似たような観点では「農耕文化、家父長制家族主義、武士道」が日本人の根本文化である。
前者は主に知識から入る精神文化であり、後者は現実の生活で培われてきたものと言えるだろう。

その第1は農耕文化である。大和朝廷をつくった神武天皇の祖先に当たるニニギノ命は、天照大御神の命令により、芦原の中つ国に天孫降臨した。その時、稲穂を携えてきたのだから、農耕文化は日本の国づくりの根本であった。

農耕文化に対立するのは狩猟文化であるが、狩猟民族は収穫を得るために田畑を耕すことをせず、種をまくことをせず、肥料をやることもしない。ただ自然に成長する獲物の成熟期を狙って狩りをする。

労働は苦役で、額に汗して働くことは愚か者のやることだと考え、モノであれば安い地域で買って、高く売れる地域で売る。
情報力と資金力がすべてで、次第に彼らは金融と情報通信に優れ、国際金融と情報通信を握るまでになった。ユダヤ人のことである。

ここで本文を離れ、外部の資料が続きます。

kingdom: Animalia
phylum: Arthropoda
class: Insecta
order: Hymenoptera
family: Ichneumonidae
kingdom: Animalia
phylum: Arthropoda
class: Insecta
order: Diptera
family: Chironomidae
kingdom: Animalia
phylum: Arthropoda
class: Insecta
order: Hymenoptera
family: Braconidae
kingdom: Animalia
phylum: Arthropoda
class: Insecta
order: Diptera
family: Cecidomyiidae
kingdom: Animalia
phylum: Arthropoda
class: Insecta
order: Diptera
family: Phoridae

日本人は農耕文化を基本としつつも、情報力と機動力に優れる狩猟文化も一部は取り入れる。
国際金融や情報通信に優れる彼らに勝つことは出来ないが、少なくとも負けないようにすることは出来る。
そうすればモノづくりの技術や精神はこちらにあるのだから、トータルとしては優越する。

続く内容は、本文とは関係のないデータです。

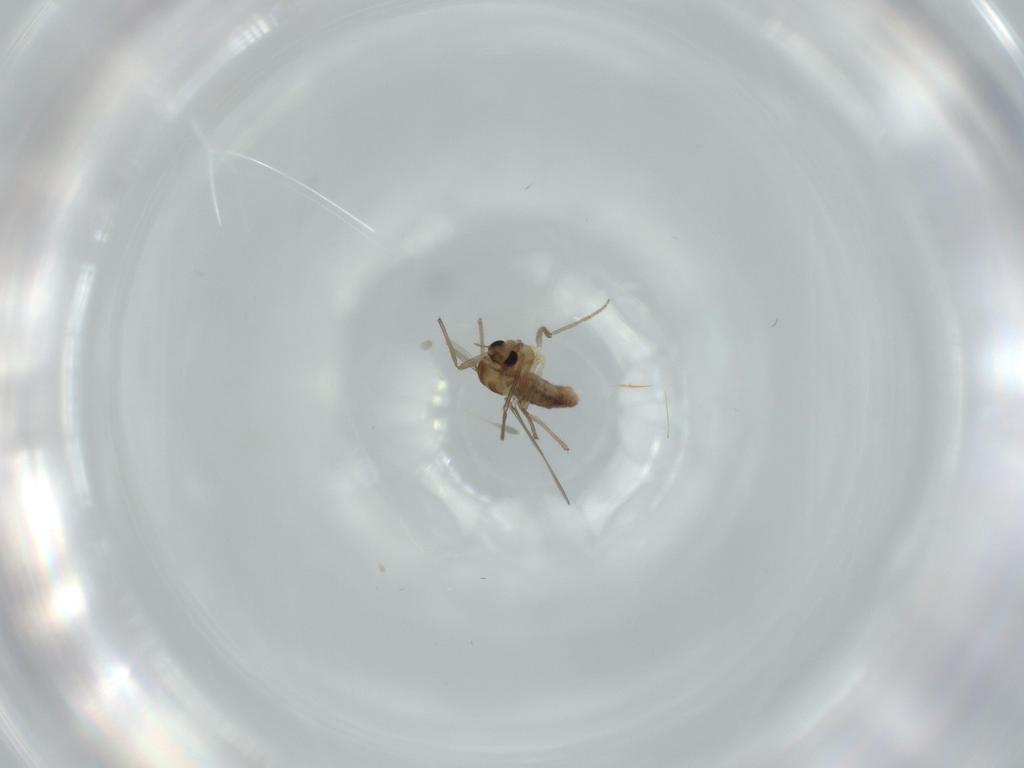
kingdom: Animalia
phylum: Arthropoda
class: Insecta
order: Diptera
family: Chironomidae
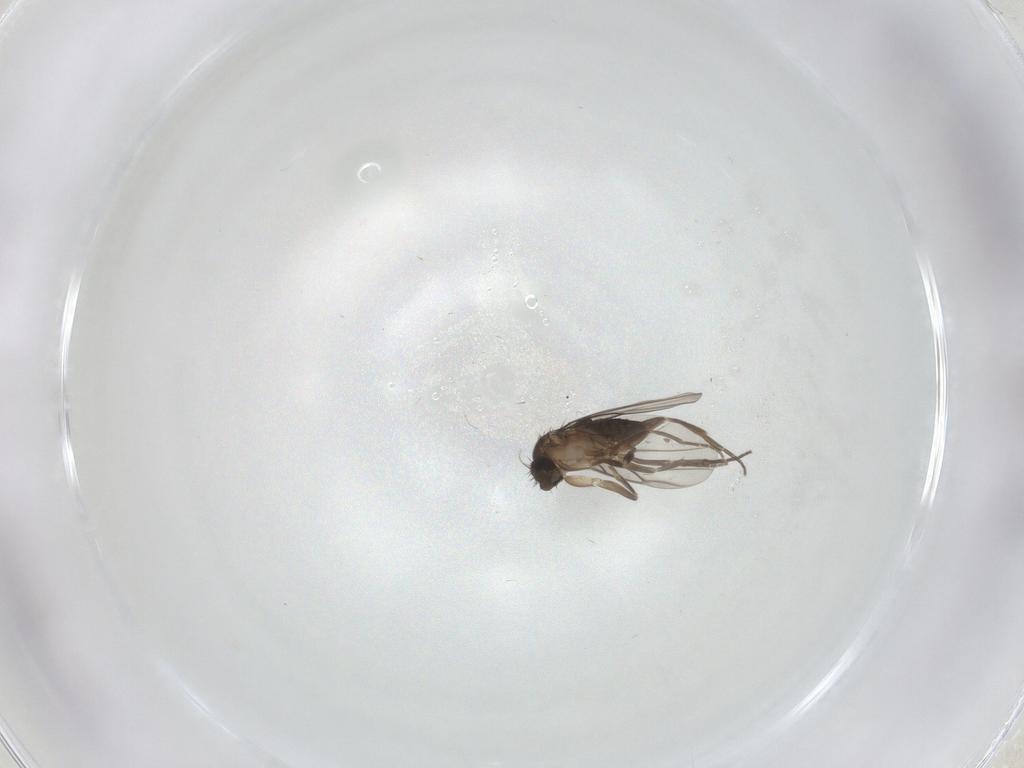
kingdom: Animalia
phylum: Arthropoda
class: Insecta
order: Diptera
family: Phoridae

次は家父長制家族主義である。日本が家族主義国家であったことは「天皇は国家建国の父」、「国民は天皇の赤子」という言葉で分かる。

その天皇が「男、男、男、男」と男系で続いてきたことは、家父長制を継続してきたことを意味する。
日本では天皇家のみならず、庶民の間でも家父長制を取ってきたから、「万世一系」とは日本人全体の習慣であった。
その中で天皇は、家族主義国家の総本家の家長という位置付けである。

この家父長制には弊害もあって、日本が上下関係や祖先の系統を重視するタテ社会であることは、家父長制を原因とする。
いわばタテ社会の人間関係であるが、社会はタテ糸とヨコ糸で編まれている。
家族主義は残すが、家父長制のマイナスは自覚する必要がある。

次は武士道である。武士道の中核は江戸時代、儒教の正学化によって普及した。
しかし、その本質は戦前の台湾で評価された「日本精神」である。
日本精神とは、「勤勉で勇敢、正直、思いやりの心」などを指す。
武士道を中核としつつも、仏教、神道なども混在した素晴らしい精神で、台湾では今でも戦前の日本人を高く評価する。

戦後、日本人は、この日本精神を失いつつある。
しかし、日本人の精神文化の依って立つところを知り、それを後世の若者たちに伝えて行くことは、現代に生きる者の責務と考える。